To develop an effective pile foundation scheme for earthquake-prone regions, this study introduces a novel pile structure that integrates ultra-high-performance concrete (UHPC) with traditional prestressed high-strength concrete (PHC) pipe piles. The research focuses on assessing the impact of various connection forms between the pile and cap beam on the seismic performance of bridge substructures. Two 1/3-scale specimens were meticulously designed and tested: one featuring a cast-in-place (CIP) connection and the other incorporating precast assembly (PA) connection between the pipe pile and cap beam. Cyclic loading tests were conducted to evaluate the failure mode, lateral capacity, ductility, energy dissipation ability, residual displacement, rebar strain, curvature distribution and rotation of UHPC pipe piles with the two connection forms. The results indicate that the specimen with a CIP connection exhibits a higher horizontal load capacity and stronger energy dissipation ability, while the specimen with the PA connection displays superior self-centering ability, increased ductility, and causes less damage to the cap beam. Finally, finite element models were developed to analyze the effects of design parameters on the seismic performance of the pile connected by the two methods. This research may provide valuable design guidance for incorporating UHPC in pile foundations.
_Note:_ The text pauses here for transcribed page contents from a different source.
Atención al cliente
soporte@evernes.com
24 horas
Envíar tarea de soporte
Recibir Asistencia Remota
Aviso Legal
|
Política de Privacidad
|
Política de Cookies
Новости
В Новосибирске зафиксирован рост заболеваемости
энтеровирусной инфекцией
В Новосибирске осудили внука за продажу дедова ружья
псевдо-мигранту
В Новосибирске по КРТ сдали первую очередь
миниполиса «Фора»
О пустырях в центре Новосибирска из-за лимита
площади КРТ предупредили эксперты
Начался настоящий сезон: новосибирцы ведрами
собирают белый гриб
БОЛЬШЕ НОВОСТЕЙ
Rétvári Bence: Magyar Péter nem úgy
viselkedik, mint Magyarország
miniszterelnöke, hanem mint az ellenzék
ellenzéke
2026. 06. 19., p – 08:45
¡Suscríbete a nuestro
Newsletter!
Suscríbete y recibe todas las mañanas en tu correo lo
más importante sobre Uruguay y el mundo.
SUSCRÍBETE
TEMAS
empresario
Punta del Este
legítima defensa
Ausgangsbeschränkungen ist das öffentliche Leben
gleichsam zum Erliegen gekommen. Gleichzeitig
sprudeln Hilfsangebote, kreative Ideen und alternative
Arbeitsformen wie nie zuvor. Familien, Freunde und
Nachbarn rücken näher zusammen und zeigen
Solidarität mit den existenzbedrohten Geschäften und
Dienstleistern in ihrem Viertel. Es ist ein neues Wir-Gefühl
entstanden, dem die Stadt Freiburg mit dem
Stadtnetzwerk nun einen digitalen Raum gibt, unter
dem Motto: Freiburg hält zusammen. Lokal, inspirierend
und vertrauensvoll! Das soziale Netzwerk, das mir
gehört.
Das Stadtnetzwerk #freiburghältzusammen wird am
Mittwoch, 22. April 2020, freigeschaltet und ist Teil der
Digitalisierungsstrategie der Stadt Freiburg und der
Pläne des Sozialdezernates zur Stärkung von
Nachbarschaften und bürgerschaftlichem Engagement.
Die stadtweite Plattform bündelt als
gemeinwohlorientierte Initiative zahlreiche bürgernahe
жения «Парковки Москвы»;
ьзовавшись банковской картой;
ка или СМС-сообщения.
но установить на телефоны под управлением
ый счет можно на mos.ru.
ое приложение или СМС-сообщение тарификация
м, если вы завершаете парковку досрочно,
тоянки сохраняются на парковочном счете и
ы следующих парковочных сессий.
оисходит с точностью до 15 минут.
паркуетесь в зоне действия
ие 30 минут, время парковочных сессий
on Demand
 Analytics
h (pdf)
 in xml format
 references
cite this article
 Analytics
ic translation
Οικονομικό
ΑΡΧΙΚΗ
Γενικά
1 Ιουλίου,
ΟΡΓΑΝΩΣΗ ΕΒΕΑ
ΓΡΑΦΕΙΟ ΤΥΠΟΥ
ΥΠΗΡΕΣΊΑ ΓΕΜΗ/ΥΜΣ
To facilitate its practical implementation in engineering projects, further theoretical and experimental research is recommended in this paper. •UHPC is used in pipe piles to prevent common issues like cracking and poor corrosion resistance in traditional materials.•CIP and PA connection methods for UHPC pipe piles are tested for failure modes, ductility, stiffness, and energy dissipation.•Finite element models accurately simulate the mechanical behavior of UHPC pipe piles for both CIP and PA methods.•Increasing reinforcement, pile thickness, and axial load ratio improves load capacity under cyclic loads.